For instance, in applications where salt is used to melt ice, permeable pavers perform well. However, in locations where sand is a problem, they can clog up.

Particularly for large expanses, specifying the right system and then designing it properly will be the job of a landscape designer and engineer, rather than a landscape contractor.

“The designer has to design a system that can manage the stormwater so it will not only go through the permeable surface, but then has somewhere to go,” says Adams.

“The underlying system has to be a stone bed or something similar that can hold the water and allow it to soak into the underlying soil,” she explains. “There can be problems if the soils are compacted during construction, or if it’s not designed to handle flows in areas that have extreme weather events.”

Porous concrete can require a higher skill level for successful installations – but, Adams says, “The pavers install according to the manufacturer’s recommendations, and the asphalt is pretty straightforward; anyone who can install regular pavers or asphalt can install the permeable products.”
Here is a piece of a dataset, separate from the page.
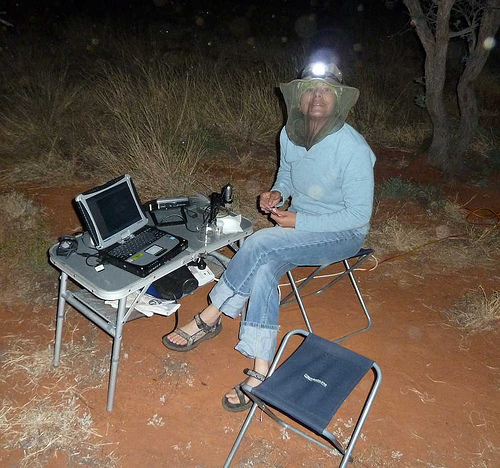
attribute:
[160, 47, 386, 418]
woman — sitting, interesting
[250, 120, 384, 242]
shirt — blue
Adams adds that, in Europe, some manufacturers are now experimenting with manufacturing pavers from porous concrete.

Will the requirement to install a permeable solution to manage stormwater be coming to a commercial or residential project near you in the immediate future? As with the products themselves, there’s no single easy answer.

Unilock’s Rodenburgh says he’s aware of several New England communities now requiring permeable driveways; and, in Toronto, expansion of parking lots and driveways includes the requirement that they be permeable.

Willamette Graystone’s Schroeder says he’s also familiar with communities that require homeowners to pay a fee for stormwater leaving their properties. By installing a permeable driveway that can handle water coming off a roof, the homeowner can earn a fee reduction.

“However, I think this is being driven more by the commercial market,” Schroeder says. “There, permeable parking can serve two functions. It can serve as a detention basin and as usable parking. And, by eliminating a conventional detention basin from the property or reducing its size, you can increase your parking area.”

The Washington-based U.S. Green Building Council’s Leadership in Energy and Environmental Design (LEED) program started by focusing on commercial development, but it’s expanding into other areas, and Milestone’s Chaffee believes that same process will happen with permeable pavers.

“I think the average homeowner is becoming more aware of green issues such as energy consumption and minimizing waste,” he says. “The whole idea of permeability will become more popular as people become aware of what’s washing off our road systems and into our water.”

Oldcastle’s Kemp echoes that idea. He says permeability is now an issue with commercial builders, but it will eventually be embraced by residential developers and homeowners.

“Recycling didn’t catch on for awhile, either, but today people take their trash out with the paper, plastic and glass separated,” says Kemp. “The environmental movement is gaining, and people will want to do things to give back to the earth and make things better for their children and grandchildren.”

In the meantime, consultant Watson says while San Diego County was certainly concerned about the water washing off its parking lots, its study of permeable surfaces will lead ultimately to building specifications for governments in that county.

“We just did a presentation to municipalities, the port authority and the airport,” says Watson. “We had one city that asked us to speak with them because they have a developer who wants to use porous paving, and they don’t have any specifications for it. This is one way to get them standardized.”